American and Western Hemisphere history is of vital importance, but European, African, and Asian research projects are equally important and reflect the fields of specialization of almost half of our members. Therefore we seek to enlarge our coverage. In the four years of its operation, the Beveridge small grants have distributed over $62,000 to 105 grantees. Dozens of articles and books have already been completed thanks to the small but timely infusion of these modest grants. An equally successful program can result from this fund-raising initiative.
The Council is concerned at the lack of financial stability and long-term security for the AHA that an enlarged endowment would relieve. Our present $134,000 general endowment is pathetically small given our almost one and one-quarter million dollar annual budget. A portion of the increased revenues generated by a successful challenge grant will help repair this deficiency.
Challenge grants are a far-sighted device of the National Endowment for the Humanities to strengthen the humanities. The program is designed to ally federal and non-government funds in support of the humanities and to improve financial stability and program quality within institutions and organizations in which teaching, learning and research in the humanities occur. If awarded, the AHA’s grant would provide $50,000 in federal funds provided a “match” of $150,000, a three-to-one ratio, is raised by the AHA from new sources of giving outside the federal government. The Association is confident that it can raise over a third of this sum from friends of history and supporters of our discipline. It is equally confident that the over 12,000 active members of the AHA can respond to the challenge by raising $90,000–$100,000 over the next four years, or about $2 per member per year.

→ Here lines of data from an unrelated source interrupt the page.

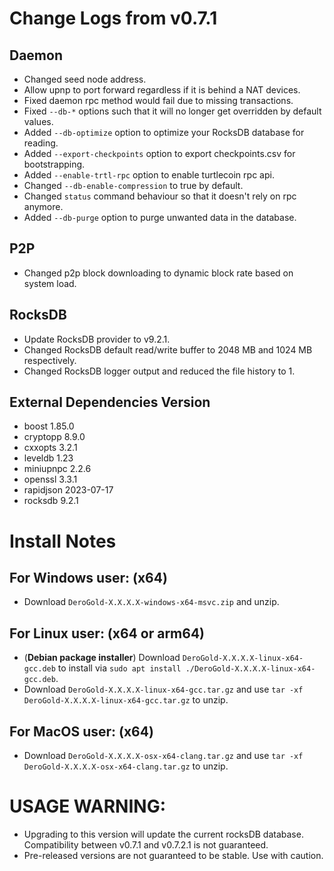# Change Logs from v0.7.1

## Daemon
- Changed seed node address.
- Allow upnp to port forward regardless if it is behind a NAT devices.
- Fixed daemon rpc method would fail due to missing transactions.
- Fixed `--db-*` options such that it will no longer get overridden by default values.
- Added `--db-optimize` option to optimize your RocksDB database for reading.
- Added `--export-checkpoints` option to export checkpoints.csv for bootstrapping.
- Added `--enable-trtl-rpc` option to enable turtlecoin rpc api.
- Changed `--db-enable-compression` to true by default.
- Changed `status` command behaviour so that it doesn't rely on rpc anymore.
- Added `--db-purge` option to purge unwanted data in the database.

## P2P
- Changed p2p block downloading to dynamic block rate based on system load.

## RocksDB
- Update RocksDB provider to v9.2.1.
- Changed RocksDB default read/write buffer to 2048 MB and 1024 MB respectively.
- Changed RocksDB logger output and reduced the file history to 1.

## External Dependencies Version
- boost 1.85.0
- cryptopp 8.9.0
- cxxopts 3.2.1
- leveldb 1.23
- miniupnpc 2.2.6
- openssl 3.3.1
- rapidjson 2023-07-17
- rocksdb 9.2.1

# Install Notes

## For Windows user: (x64)
- Download `DeroGold-X.X.X.X-windows-x64-msvc.zip` and unzip.

## For Linux user: (x64 or arm64)
- (**Debian package installer**) Download `DeroGold-X.X.X.X-linux-x64-gcc.deb` to install via `sudo apt install ./DeroGold-X.X.X.X-linux-x64-gcc.deb`.
- Download `DeroGold-X.X.X.X-linux-x64-gcc.tar.gz` and use `tar -xf DeroGold-X.X.X.X-linux-x64-gcc.tar.gz` to unzip.

## For MacOS user: (x64)
- Download `DeroGold-X.X.X.X-osx-x64-clang.tar.gz` and use `tar -xf DeroGold-X.X.X.X-osx-x64-clang.tar.gz` to unzip.

# **USAGE WARNING:**
- Upgrading to this version will update the current rocksDB database. Compatibility between v0.7.1 and v0.7.2.1 is not guaranteed.
- Pre-released versions are not guaranteed to be stable. Use with caution.
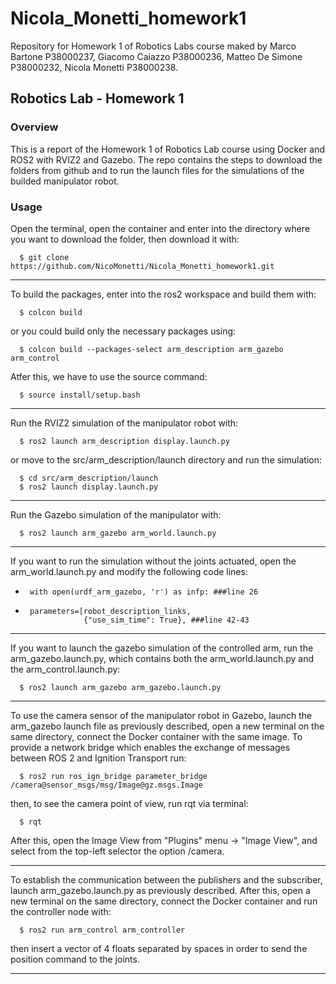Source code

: # Nicola_Monetti_homework1
Repository for Homework 1 of Robotics Labs course maked by Marco Bartone P38000237, Giacomo Caiazzo P38000236, Matteo De Simone P38000232, Nicola Monetti P38000238.

## Robotics Lab - Homework 1

### Overview
This is a report of the Homework 1 of Robotics Lab course using Docker and ROS2 with RVIZ2 and Gazebo. The repo contains the steps to download the folders from github and to run the launch files for the simulations of the builded manipulator robot.

### Usage

Open the terminal, open the container and enter into the directory where you want to download the folder, then download it with:

      $ git clone https://github.com/NicoMonetti/Nicola_Monetti_homework1.git

-------------------------------

To build the packages, enter into the ros2 workspace and build them with:

      $ colcon build

or you could build only the necessary packages using:

      $ colcon build --packages-select arm_description arm_gazebo arm_control

Atfer this, we have to use the source command:

      $ source install/setup.bash

-------------------------------

Run the RVIZ2 simulation of the manipulator robot with:

      $ ros2 launch arm_description display.launch.py

or move to the src/arm_description/launch directory and run the simulation:


      $ cd src/arm_description/launch
      $ ros2 launch display.launch.py

--------------------------------

Run the Gazebo simulation of the manipulator with:

      $ ros2 launch arm_gazebo arm_world.launch.py

--------------------------------

If you want to run the simulation without the joints actuated, open the arm_world.launch.py and modify the following code lines:

-      with open(urdf_arm_gazebo, 'r') as infp: ###line 26

-      parameters=[robot_description_links,
                   {"use_sim_time": True}, ###line 42-43

--------------------------------

If you want to launch the gazebo simulation of the controlled arm, run the arm_gazebo.launch.py, which contains both the arm_world.launch.py and the arm_control.launch.py:

      $ ros2 launch arm_gazebo arm_gazebo.launch.py

--------------------------------


To use the camera sensor of the manipulator robot in Gazebo, launch the arm_gazebo launch file as previously described, open a new terminal on the same directory, connect the Docker container with the same image. To provide a network bridge which enables the exchange of messages between ROS 2 and Ignition Transport run:

      $ ros2 run ros_ign_bridge parameter_bridge /camera@sensor_msgs/msg/Image@gz.msgs.Image 

then, to see the camera point of view, run rqt via terminal:

      $ rqt

After this, open the Image View from "Plugins" menu -> "Image View", and select from the top-left selector the option /camera.

--------------------------------

To establish the communication between the publishers and the subscriber, launch arm_gazebo.launch.py as previously described. After this, open a new terminal on the same directory, connect the Docker container and run the controller node with:

      $ ros2 run arm_control arm_controller

then insert a vector of 4 floats separated by spaces in order to send the position command to the joints.

--------------------------------


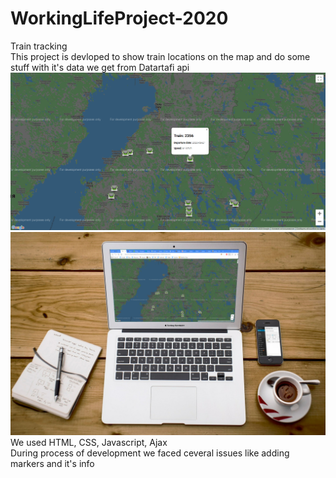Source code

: # WorkingLifeProject-2020
Train tracking <br/>
This project is devloped to show train locations on the map and do some stuff with it's data we get from Datartafi api <br/>
![Prototype](Prototype.png) <br/>
![On a laptop](OnALaptop.png) <br/>
We used HTML, CSS, Javascript, Ajax <br/>
During process of development we faced ceveral issues like adding markers and  it's info <br/>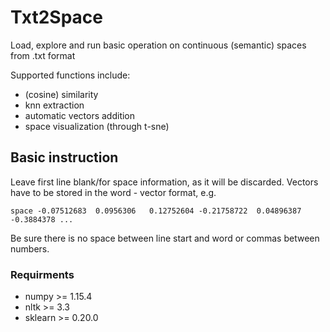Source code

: # Txt2Space

Load, explore and run basic operation on continuous (semantic) spaces from .txt format

Supported functions include: 
- (cosine) similarity
- knn extraction
- automatic vectors addition
- space visualization (through t-sne)

## Basic instruction 

Leave first line blank/for space information, as it will be discarded.
Vectors have to be stored in the word - vector format, e.g.

``
space -0.07512683  0.0956306   0.12752604 -0.21758722  0.04896387 -0.3884378 ...
``

Be sure there is no space between line start and word or commas between numbers.

### Requirments
 - numpy >= 1.15.4
 - nltk >= 3.3
 - sklearn >= 0.20.0
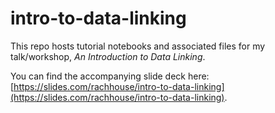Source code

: # intro-to-data-linking

This repo hosts tutorial notebooks and associated files for my talk/workshop, *An Introduction to Data Linking*.

You can find the accompanying slide deck here: [https://slides.com/rachhouse/intro-to-data-linking](https://slides.com/rachhouse/intro-to-data-linking).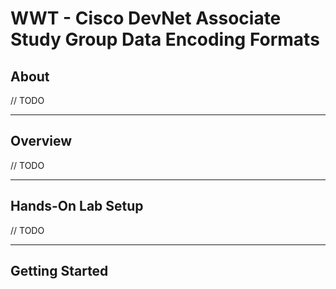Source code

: # WWT - Cisco DevNet Associate Study Group Data Encoding Formats

## About

// TODO

---

## Overview

// TODO

---

## Hands-On Lab Setup

// TODO

---

## Getting Started
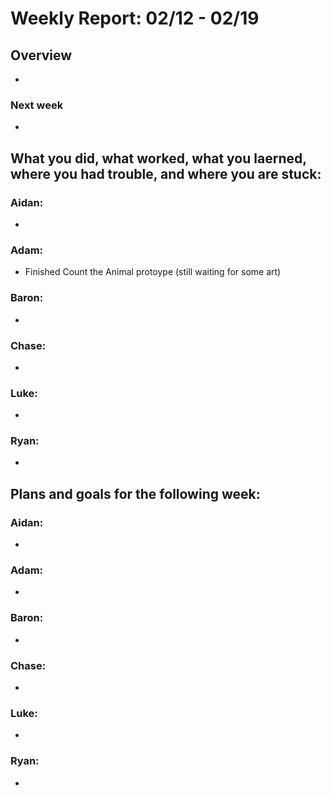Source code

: # Weekly Report: 02/12 - 02/19

## Overview
- 

### Next week
- 

## What you did, what worked, what you laerned, where you had trouble, and where you are stuck:
### Aidan: 
- 
### Adam:
- Finished Count the Animal protoype (still waiting for some art)
### Baron:
- 
### Chase:
- 
### Luke:
- 
### Ryan:
- 


## Plans and goals for the following week:
### Aidan:
- 
### Adam:
- 
### Baron:
- 
### Chase:
- 
### Luke:
- 
### Ryan:
- 
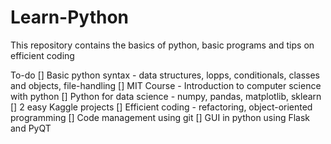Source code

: # Learn-Python
This repository contains the basics of python, basic programs and tips on efficient coding

To-do 
[] Basic python syntax - data structures, lopps, conditionals, classes and objects, file-handling
[] MIT Course - Introduction to computer science with python
[] Python for data science - numpy, pandas, matplotlib, sklearn
[] 2 easy Kaggle projects
[] Efficient coding - refactoring, object-oriented programming
[] Code management using git 
[] GUI in python using Flask and PyQT


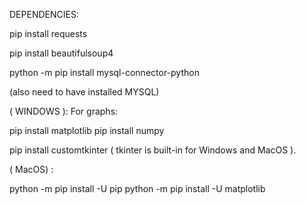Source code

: DEPENDENCIES:

pip install requests

pip install beautifulsoup4

python -m  pip install mysql-connector-python



(also need to have installed MYSQL)

( WINDOWS ): 
For graphs: 

pip install matplotlib
pip install numpy

pip install customtkinter ( tkinter is built-in for Windows and MacOS ).


( MacOS) : 

python -m pip install -U pip
python -m pip install -U matplotlib








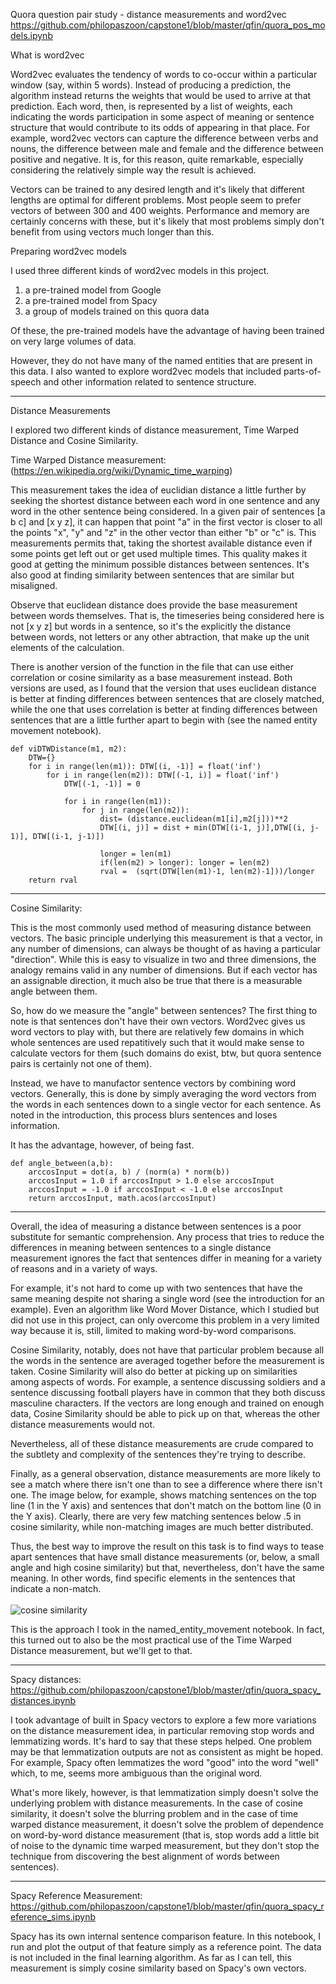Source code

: Quora question pair study - distance measurements and word2vec
https://github.com/philopaszoon/capstone1/blob/master/qfin/quora_pos_models.ipynb


What is word2vec

Word2vec evaluates the tendency of words to co-occur within a particular window (say, within 5 words).      Instead of producing a prediction, the algorithm instead returns the weights that would be used to arrive at that prediction.  Each word, then, is represented by a list of weights, each indicating the words participation in some aspect of meaning or sentence structure that would contribute to its odds of appearing in that place.  For example, word2vec vectors can capture the difference between verbs and nouns, the difference between male and female and the difference between positive and negative.  It is, for this reason, quite remarkable, especially considering the relatively simple way the result is achieved.  

Vectors can be trained to any desired length and it's likely that different lengths are optimal for different problems.  Most people seem to prefer vectors of between 300 and 400 weights.  Performance and memory are certainly concerns with these, but it's likely that most problems simply don't benefit from using vectors much longer than this.  

Preparing word2vec models

I used three different kinds of word2vec models in this project.  
1) a pre-trained model from Google
2) a pre-trained model from Spacy
3) a group of models trained on this quora data

Of these, the pre-trained models have the advantage of having been trained on very large volumes of data.  

However, they do not have many of the named entities that are present in this data.  I also wanted to explore word2vec models that included parts-of-speech and other information related to sentence structure.  

<hr>

Distance Measurements 

I explored two different kinds of distance measurement, Time Warped Distance and Cosine Similarity.  

Time Warped Distance measurement:
(https://en.wikipedia.org/wiki/Dynamic_time_warping)

This measurement takes the idea of euclidian distance a little further by seeking the shortest distance between each word in one sentence and any word in the other sentence being considered.  In a given pair of sentences [a b c] and [x y z], it can happen that point "a" in the first vector is closer to all the points "x", "y" and "z" in the other vector than either "b" or "c" is.  This measurements permits that, taking the shortest available distance even if some points get left out or get used multiple times.  This quality makes it good at getting the minimum possible distances between sentences.  It's also good at finding similarity between sentences that are similar but misaligned.  

Observe that euclidean distance does provide the base measurement between words themselves.  That is, the timeseries being considered here is not [x y z] but words in a sentence, so it's the explicitly the distance between words, not letters or any other abtraction, that make up the unit elements of the calculation.

There is another version of the function in the file that can use either correlation or cosine similarity as a base measurement instead.  Both versions are used, as I found that the version that uses euclidean distance is better at finding differences between sentences that are closely matched, while the one that uses correlation is better at finding differences between sentences that are a little further apart to begin with (see the named entity movement notebook).  


    def viDTWDistance(m1, m2):
        DTW={}
        for i in range(len(m1)): DTW[(i, -1)] = float('inf')
            for i in range(len(m2)): DTW[(-1, i)] = float('inf')
                DTW[(-1, -1)] = 0

                for i in range(len(m1)):
                    for j in range(len(m2)):
                        dist= (distance.euclidean(m1[i],m2[j]))**2
                        DTW[(i, j)] = dist + min(DTW[(i-1, j)],DTW[(i, j-1)], DTW[(i-1, j-1)])

                        longer = len(m1)
                        if(len(m2) > longer): longer = len(m2)
                        rval =  (sqrt(DTW[len(m1)-1, len(m2)-1]))/longer
        return rval


<hr>


Cosine Similarity:

This is the most commonly used method of measuring distance between vectors.  The basic principle underlying this measurement is that a vector, in any number of dimensions, can always be thought of as having a particular "direction".  While this is easy to visualize in two and three dimensions, the analogy remains valid in any number of dimensions.  But if each vector has an assignable direction, it much also be true that there is a measurable angle between them.  

So, how do we measure the "angle" between sentences?  The first thing to note is that sentences don't have their own vectors.  Word2vec gives us word vectors to play with, but there are relatively few domains in which whole sentences are used repatitively such that it would make sense to calculate vectors for them (such domains do exist, btw, but quora sentence pairs is certainly not one of them).  

Instead, we have to manufactor sentence vectors by combining word vectors.  Generally, this is done by simply averaging the word vectors from the words in each sentences down to a single vector for each sentence.  As noted in the introduction, this process blurs sentences and loses information. 

It has the advantage, however, of being fast.


    def angle_between(a,b):
        arccosInput = dot(a, b) / (norm(a) * norm(b))
        arccosInput = 1.0 if arccosInput > 1.0 else arccosInput
        arccosInput = -1.0 if arccosInput < -1.0 else arccosInput
        return arccosInput, math.acos(arccosInput)

<hr>


Overall, the idea of measuring a distance between sentences is a poor substitute for semantic comprehension.  Any process that tries to reduce the differences in meaning between sentences to a single distance measurement ignores the fact that sentences differ in meaning for a variety of reasons and in a variety of ways.   

For example, it's not hard to come up with two sentences that have the same meaning despite not sharing a single word (see the  introduction for an example).  Even an algorithm like Word Mover Distance, which I studied but did not use in this project, can only overcome this problem in a very limited way because it is, still, limited to making word-by-word comparisons.  

Cosine Similarity, notably, does not have that particular problem because all the words in the sentence are averaged together before the measurement is taken.  Cosine Similarity will also do better at picking up on similarities among aspects of words.  For example, a sentence discussing soldiers and a sentence discussing football players have in common that they both discuss masculine characters.  If the vectors are long enough and trained on enough data, Cosine Similarity should be able to pick up on that, whereas the other distance measurements would not.  

Nevertheless, all of these distance measurements are crude compared to the subtlety and complexity of the sentences they're trying to describe.  

Finally, as a general observation, distance measurements are more likely to see a match where there isn't one than to see a difference where there isn't one.  The image below, for example, shows matching sentences on the top line (1 in the Y axis) and sentences that don't match on the bottom line (0 in the Y axis).  Clearly, there are very few matching sentences below .5 in cosine similarity, while non-matching images are much better distributed.

Thus, the best way to improve the result on this task is to find ways to tease apart sentences that have small distance measurements (or, below, a small angle and high cosine similarity) but that, nevertheless, don't have the same meaning.  In other words, find specific elements in the sentences that indicate a non-match.   
<br> 
![cosine similarity](https://github.com/philopaszoon/capstone1/blob/master/qfin/cos_scatter.png)

This is the approach I took in the named_entity_movement notebook.  In fact, this turned out to also be the most practical use of the Time Warped Distance measurement, but we'll get to that.

<hr>

Spacy distances:
<br>https://github.com/philopaszoon/capstone1/blob/master/qfin/quora_spacy_distances.ipynb

I took advantage of built in Spacy vectors to explore a few more variations on the distance measurement idea, in particular removing stop words and lemmatizing words.    It's hard to say that these steps helped.  One problem may be that lemmatization outputs are not as consistent as might be hoped.   For example, Spacy often lemmatizes the word "good" into the word "well" which, to me, seems more ambiguous than the original word.  

What's more likely, however, is that lemmatization simply doesn't solve the underlying problem with distance measurements.  In the case of cosine similarity, it doesn't solve the blurring problem and in the case of time warped distance measurement, it doesn't solve the problem of dependence on word-by-word distance measurement (that is, stop words add a little bit of noise to the dynamic time warped measurement, but they don't stop the technique from discovering the best alignment of words between sentences).  


<hr> 

Spacy Reference Measurement:
<br>https://github.com/philopaszoon/capstone1/blob/master/qfin/quora_spacy_reference_sims.ipynb

Spacy has its own internal sentence comparison feature.  In this notebook, I run and plot the output of that feature simply as a reference point.  The data is not included in the final learning algorithm.  As far as I can tell, this measurement is simply cosine similarity based on Spacy's own vectors.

Although the Endowment will not reach a decision on our application until December 1985, its generous regulations provide that new funds contributed for the purposes of the challenge grant proposal during the entire calendar year will be counted toward the “match.” So the appeal is open to our loyal and generous membership to begin building up momentum. Every dollar of membership contribution may bring thirty-three cents additional! Mark your contributions “Challenge Grant 1985” and let us do for the Old World—Europe, Asia and Africa—what we are already doing for New World history.